## ASSIGNED TASK
Transcribe each record precisely; images stay out.

*-*-*

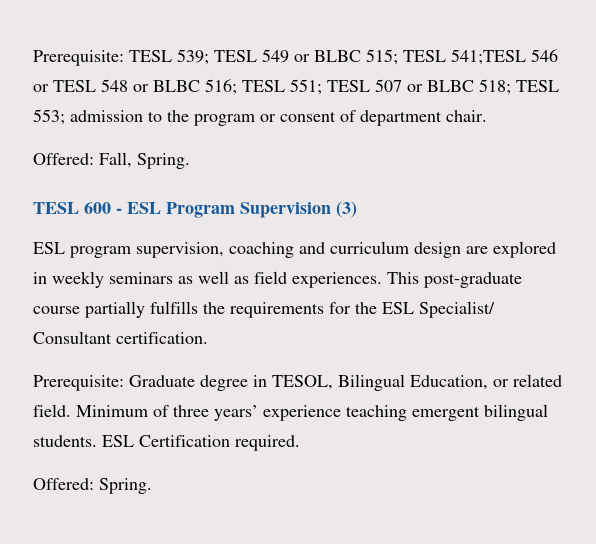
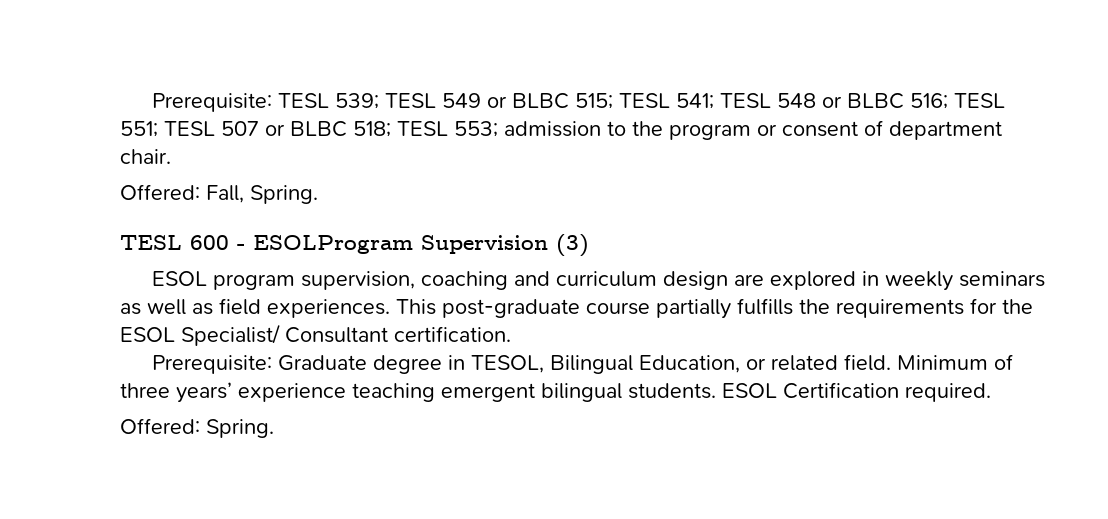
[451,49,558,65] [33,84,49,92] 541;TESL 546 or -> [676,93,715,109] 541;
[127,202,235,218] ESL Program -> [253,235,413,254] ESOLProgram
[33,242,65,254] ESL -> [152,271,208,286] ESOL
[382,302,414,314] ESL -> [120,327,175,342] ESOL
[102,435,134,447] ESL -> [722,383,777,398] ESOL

*-*-*

## YOUR SOLUTION
[451,49,558,65] [33,84,49,92] 541;TESL 546 or -> [676,93,715,109] 541;
[127,202,235,218] ESL Program -> [253,235,413,254] ESOLProgram
[33,242,65,254] ESL -> [152,271,208,286] ESOL
[382,302,414,314] ESL -> [120,327,175,342] ESOL
[102,435,134,447] ESL -> [722,383,777,398] ESOL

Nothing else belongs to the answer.